YOUR ASSIGNMENT:
Copy exactly, and only, the lines from the one containing "M214 1785 236 1798 211 1839 190 1825Z" through the last line of the records below.

[Collected data]
========================================================================

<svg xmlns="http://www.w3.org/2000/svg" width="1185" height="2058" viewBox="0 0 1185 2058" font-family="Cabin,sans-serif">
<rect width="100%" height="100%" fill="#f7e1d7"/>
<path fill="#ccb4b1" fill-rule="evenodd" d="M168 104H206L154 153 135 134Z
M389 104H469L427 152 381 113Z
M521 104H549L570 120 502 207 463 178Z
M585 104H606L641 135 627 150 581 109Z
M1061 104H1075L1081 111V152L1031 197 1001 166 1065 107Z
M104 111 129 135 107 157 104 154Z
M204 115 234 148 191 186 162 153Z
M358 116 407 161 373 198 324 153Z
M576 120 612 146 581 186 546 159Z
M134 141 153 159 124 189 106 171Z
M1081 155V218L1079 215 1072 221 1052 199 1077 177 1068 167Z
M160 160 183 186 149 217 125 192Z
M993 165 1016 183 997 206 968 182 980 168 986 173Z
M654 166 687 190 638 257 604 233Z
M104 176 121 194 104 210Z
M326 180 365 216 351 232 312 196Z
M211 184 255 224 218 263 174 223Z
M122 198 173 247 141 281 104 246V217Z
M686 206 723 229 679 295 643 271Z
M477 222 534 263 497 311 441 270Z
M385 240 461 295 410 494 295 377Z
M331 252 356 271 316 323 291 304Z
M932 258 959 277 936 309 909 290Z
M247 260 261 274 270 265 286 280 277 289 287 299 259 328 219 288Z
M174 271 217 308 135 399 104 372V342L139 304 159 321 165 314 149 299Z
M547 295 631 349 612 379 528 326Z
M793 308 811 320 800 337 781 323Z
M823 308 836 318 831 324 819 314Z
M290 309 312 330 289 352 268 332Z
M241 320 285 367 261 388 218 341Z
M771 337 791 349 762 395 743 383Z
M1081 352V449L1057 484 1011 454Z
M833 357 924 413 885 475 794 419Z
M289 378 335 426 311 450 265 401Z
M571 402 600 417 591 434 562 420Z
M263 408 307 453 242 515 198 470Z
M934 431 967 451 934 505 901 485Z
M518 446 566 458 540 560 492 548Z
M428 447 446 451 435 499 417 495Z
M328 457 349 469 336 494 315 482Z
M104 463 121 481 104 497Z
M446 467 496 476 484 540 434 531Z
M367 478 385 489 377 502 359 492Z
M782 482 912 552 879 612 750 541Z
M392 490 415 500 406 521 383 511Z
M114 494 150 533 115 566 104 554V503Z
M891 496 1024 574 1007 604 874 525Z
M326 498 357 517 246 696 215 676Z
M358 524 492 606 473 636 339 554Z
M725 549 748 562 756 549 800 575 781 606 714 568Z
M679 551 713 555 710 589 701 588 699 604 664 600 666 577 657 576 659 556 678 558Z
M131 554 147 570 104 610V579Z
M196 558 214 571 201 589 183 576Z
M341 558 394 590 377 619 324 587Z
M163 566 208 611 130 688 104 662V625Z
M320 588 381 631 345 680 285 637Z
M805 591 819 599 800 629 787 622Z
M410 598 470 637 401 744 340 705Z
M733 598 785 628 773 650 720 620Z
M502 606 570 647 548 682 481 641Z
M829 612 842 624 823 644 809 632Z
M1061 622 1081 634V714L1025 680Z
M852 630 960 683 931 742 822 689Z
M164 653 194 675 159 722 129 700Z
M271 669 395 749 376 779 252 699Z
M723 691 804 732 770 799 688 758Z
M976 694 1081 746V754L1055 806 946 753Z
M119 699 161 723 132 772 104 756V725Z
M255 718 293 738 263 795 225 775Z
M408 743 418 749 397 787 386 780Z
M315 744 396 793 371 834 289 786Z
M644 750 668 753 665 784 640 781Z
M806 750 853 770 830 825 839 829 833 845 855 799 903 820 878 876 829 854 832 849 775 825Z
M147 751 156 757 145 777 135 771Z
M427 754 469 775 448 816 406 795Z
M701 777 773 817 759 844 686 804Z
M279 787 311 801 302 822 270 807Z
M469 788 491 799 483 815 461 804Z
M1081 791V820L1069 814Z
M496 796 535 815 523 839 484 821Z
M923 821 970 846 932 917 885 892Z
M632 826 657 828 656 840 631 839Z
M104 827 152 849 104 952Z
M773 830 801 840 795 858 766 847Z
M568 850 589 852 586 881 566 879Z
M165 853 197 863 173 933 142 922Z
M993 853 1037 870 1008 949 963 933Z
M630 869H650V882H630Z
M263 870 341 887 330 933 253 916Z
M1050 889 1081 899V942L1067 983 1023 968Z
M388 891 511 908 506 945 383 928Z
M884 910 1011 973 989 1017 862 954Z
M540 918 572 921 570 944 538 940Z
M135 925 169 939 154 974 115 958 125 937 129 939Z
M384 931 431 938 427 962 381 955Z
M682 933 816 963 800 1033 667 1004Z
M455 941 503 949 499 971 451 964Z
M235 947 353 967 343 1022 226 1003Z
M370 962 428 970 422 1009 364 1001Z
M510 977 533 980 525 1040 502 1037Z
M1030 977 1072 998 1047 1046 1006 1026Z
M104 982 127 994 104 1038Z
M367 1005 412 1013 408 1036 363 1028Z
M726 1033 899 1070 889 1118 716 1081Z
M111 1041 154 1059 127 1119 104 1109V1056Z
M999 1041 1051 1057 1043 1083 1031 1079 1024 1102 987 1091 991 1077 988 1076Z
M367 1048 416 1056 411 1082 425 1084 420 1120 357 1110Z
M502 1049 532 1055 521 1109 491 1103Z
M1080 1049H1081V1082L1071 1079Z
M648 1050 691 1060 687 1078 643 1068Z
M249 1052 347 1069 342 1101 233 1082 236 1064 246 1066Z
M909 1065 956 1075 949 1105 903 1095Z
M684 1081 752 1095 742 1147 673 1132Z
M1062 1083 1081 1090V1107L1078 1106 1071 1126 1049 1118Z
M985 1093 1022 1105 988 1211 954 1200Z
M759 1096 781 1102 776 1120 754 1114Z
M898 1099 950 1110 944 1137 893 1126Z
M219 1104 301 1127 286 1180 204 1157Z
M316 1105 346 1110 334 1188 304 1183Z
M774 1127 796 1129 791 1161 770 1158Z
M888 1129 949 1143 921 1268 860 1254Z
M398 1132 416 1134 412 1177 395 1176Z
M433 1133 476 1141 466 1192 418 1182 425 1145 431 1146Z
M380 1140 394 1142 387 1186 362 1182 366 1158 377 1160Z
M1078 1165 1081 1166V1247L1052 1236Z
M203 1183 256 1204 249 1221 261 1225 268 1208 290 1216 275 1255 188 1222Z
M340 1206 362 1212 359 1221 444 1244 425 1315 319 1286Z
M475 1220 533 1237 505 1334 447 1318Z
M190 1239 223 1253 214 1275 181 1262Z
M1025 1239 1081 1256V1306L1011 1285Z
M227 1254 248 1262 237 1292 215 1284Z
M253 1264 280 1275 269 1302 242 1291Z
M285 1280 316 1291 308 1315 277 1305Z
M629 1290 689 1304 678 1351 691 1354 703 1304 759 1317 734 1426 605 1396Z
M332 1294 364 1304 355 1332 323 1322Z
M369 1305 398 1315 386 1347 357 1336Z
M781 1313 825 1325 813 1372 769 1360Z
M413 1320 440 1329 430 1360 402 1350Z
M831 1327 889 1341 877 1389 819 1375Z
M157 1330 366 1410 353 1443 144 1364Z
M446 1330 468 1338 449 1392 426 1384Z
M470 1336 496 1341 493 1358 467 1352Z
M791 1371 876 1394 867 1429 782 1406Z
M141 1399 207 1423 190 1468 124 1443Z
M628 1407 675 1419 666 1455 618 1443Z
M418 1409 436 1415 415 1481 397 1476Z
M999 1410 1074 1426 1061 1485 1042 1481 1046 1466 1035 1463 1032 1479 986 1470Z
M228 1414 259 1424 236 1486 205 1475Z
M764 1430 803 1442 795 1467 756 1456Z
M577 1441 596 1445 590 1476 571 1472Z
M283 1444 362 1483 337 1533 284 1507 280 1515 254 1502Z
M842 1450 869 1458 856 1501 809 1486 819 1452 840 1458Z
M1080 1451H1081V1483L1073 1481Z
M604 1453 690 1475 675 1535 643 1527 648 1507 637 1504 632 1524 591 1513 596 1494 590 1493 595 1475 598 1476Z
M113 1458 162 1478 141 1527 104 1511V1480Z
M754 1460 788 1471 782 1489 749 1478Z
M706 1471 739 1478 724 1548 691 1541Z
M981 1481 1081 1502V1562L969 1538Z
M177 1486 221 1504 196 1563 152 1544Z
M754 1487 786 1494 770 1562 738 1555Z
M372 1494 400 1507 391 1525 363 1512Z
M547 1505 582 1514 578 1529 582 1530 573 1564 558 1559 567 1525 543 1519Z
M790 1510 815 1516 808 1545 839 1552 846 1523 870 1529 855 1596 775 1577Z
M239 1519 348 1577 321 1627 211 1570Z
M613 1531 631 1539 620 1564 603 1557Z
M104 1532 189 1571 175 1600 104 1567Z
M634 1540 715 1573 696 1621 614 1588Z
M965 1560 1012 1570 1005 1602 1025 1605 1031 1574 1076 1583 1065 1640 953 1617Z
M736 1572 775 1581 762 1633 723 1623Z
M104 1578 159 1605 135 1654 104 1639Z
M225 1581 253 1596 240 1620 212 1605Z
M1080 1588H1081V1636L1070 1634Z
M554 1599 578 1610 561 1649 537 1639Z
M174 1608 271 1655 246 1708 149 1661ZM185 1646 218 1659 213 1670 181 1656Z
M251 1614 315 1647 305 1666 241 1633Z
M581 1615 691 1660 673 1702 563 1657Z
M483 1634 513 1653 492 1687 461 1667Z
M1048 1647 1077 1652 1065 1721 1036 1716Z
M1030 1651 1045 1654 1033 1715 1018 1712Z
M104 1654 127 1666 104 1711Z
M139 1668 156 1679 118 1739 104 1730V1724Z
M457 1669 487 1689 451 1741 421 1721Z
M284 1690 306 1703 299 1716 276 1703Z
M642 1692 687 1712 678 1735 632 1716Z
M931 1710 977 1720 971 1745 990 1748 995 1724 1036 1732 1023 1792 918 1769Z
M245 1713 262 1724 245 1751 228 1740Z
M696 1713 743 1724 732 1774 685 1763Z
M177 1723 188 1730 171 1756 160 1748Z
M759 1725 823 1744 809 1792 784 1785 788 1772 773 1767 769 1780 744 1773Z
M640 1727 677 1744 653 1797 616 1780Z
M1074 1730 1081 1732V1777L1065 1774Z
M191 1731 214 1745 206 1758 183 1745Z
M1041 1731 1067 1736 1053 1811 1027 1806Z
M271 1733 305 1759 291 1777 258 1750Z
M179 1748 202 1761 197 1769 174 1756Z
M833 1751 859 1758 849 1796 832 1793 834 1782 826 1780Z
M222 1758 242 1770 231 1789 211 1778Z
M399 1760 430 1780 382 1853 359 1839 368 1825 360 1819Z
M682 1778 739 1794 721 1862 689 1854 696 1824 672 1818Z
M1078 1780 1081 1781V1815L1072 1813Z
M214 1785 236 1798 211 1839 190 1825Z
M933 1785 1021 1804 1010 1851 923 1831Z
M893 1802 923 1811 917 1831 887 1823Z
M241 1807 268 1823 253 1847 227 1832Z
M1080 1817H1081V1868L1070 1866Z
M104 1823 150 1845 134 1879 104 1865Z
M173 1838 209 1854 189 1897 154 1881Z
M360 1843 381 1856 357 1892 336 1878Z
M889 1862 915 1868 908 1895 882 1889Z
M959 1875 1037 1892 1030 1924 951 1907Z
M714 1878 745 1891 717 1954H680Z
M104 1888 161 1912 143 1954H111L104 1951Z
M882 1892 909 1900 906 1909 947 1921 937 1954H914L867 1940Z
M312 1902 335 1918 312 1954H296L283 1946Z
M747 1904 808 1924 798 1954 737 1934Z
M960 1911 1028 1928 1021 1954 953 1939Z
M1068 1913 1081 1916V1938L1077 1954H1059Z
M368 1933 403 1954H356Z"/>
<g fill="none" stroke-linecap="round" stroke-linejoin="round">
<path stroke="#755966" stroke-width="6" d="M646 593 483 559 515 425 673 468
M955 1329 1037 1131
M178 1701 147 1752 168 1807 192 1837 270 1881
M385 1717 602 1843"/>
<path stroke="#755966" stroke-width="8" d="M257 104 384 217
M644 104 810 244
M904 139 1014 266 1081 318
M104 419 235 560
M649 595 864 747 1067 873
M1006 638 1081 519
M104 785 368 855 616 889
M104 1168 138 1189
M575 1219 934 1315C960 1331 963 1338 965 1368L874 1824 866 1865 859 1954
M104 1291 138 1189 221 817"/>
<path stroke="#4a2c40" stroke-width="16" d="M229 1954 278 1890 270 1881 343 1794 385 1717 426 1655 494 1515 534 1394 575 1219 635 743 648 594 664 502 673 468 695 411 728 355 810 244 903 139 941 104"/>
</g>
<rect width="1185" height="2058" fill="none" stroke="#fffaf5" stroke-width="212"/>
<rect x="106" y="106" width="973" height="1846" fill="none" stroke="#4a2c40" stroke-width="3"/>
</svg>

========================================================================

OUTPUT:
M214 1785 236 1798 211 1839 190 1825Z
M933 1785 1021 1804 1010 1851 923 1831Z
M893 1802 923 1811 917 1831 887 1823Z
M241 1807 268 1823 253 1847 227 1832Z
M1080 1817H1081V1868L1070 1866Z
M104 1823 150 1845 134 1879 104 1865Z
M173 1838 209 1854 189 1897 154 1881Z
M360 1843 381 1856 357 1892 336 1878Z
M889 1862 915 1868 908 1895 882 1889Z
M959 1875 1037 1892 1030 1924 951 1907Z
M714 1878 745 1891 717 1954H680Z
M104 1888 161 1912 143 1954H111L104 1951Z
M882 1892 909 1900 906 1909 947 1921 937 1954H914L867 1940Z
M312 1902 335 1918 312 1954H296L283 1946Z
M747 1904 808 1924 798 1954 737 1934Z
M960 1911 1028 1928 1021 1954 953 1939Z
M1068 1913 1081 1916V1938L1077 1954H1059Z
M368 1933 403 1954H356Z"/>
<g fill="none" stroke-linecap="round" stroke-linejoin="round">
<path stroke="#755966" stroke-width="6" d="M646 593 483 559 515 425 673 468
M955 1329 1037 1131
M178 1701 147 1752 168 1807 192 1837 270 1881
M385 1717 602 1843"/>
<path stroke="#755966" stroke-width="8" d="M257 104 384 217
M644 104 810 244
M904 139 1014 266 1081 318
M104 419 235 560
M649 595 864 747 1067 873
M1006 638 1081 519
M104 785 368 855 616 889
M104 1168 138 1189
M575 1219 934 1315C960 1331 963 1338 965 1368L874 1824 866 1865 859 1954
M104 1291 138 1189 221 817"/>
<path stroke="#4a2c40" stroke-width="16" d="M229 1954 278 1890 270 1881 343 1794 385 1717 426 1655 494 1515 534 1394 575 1219 635 743 648 594 664 502 673 468 695 411 728 355 810 244 903 139 941 104"/>
</g>
<rect width="1185" height="2058" fill="none" stroke="#fffaf5" stroke-width="212"/>
<rect x="106" y="106" width="973" height="1846" fill="none" stroke="#4a2c40" stroke-width="3"/>
</svg>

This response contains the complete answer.